The official winners announcement said Evans won the Women’s Prize for Fiction for her debut novel The Correspondent. It said Doucet, the BBC’s chief international correspondent, won the Women’s Prize for Non-Fiction for The Finest Hotel in Kabul: A People’s History of Afghanistan.

Each winner receives GBP30,000, according to the Women’s Prize Trust. Evans also receives the fiction prize statuette known as the Bessie, while Doucet receives the nonfiction prize’s Charlotte sculpture.

The prize body described The Correspondent as a novel composed of letters to friends, family and real-life authors, centred on 73-year-old Sybil Van Antwerp. It attributed the fiction judges’ assessment to Julia Gillard, the former Australian prime minister who chaired the 2026 fiction panel.

The Trust described Doucet’s nonfiction book as a recent history of modern Afghanistan built around Kabul’s Inter-Continental Hotel and the people who lived and worked there. It attributed the nonfiction judges’ assessment to Thangam Debbonaire, chair of the 2026 nonfiction judging panel.

The Guardian also reported on 11 June that Evans and Doucet had won the two awards, identifying the same winning books. AP reported that Evans won for a novel made up of letters by a retired lawyer and that Doucet’s book follows lives connected to Kabul’s Inter-Continental Hotel.

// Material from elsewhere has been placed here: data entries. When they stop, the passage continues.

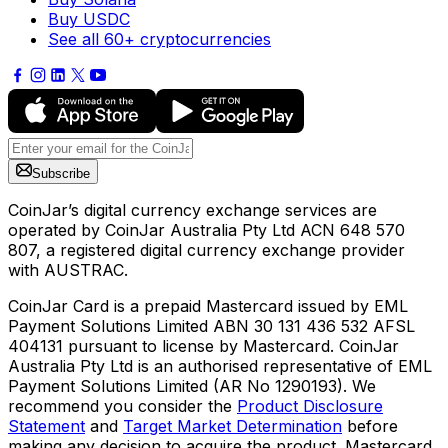
Buy USDC
See all 60+ cryptocurrencies
Subscribe
CoinJar’s digital currency exchange services are
operated by CoinJar Australia Pty Ltd ACN 648 570
807, a registered digital currency exchange provider
with AUSTRAC.
CoinJar Card is a prepaid Mastercard issued by EML
Payment Solutions Limited ABN 30 131 436 532 AFSL
404131 pursuant to license by Mastercard. CoinJar
Australia Pty Ltd is an authorised representative of EML
Payment Solutions Limited (AR No 1290193). We
recommend you consider the
Product Disclosure
Statement
and
Target Market Determination
before
making any decision to acquire the product. Mastercard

The fiction shortlist included Marcia Hutchinson’s The Mercy Step, Rozie Kelly’s Kingfisher, Addie E. Citchens’s Dominion, Lily King’s Heart the Lover and Susan Choi’s Flashlight, according to independent coverage of the award. The nonfiction shortlist included books by Daisy Fancourt, Judith Mackrell, Jane Rogoyska, Ece Temelkuran and Arundhati Roy.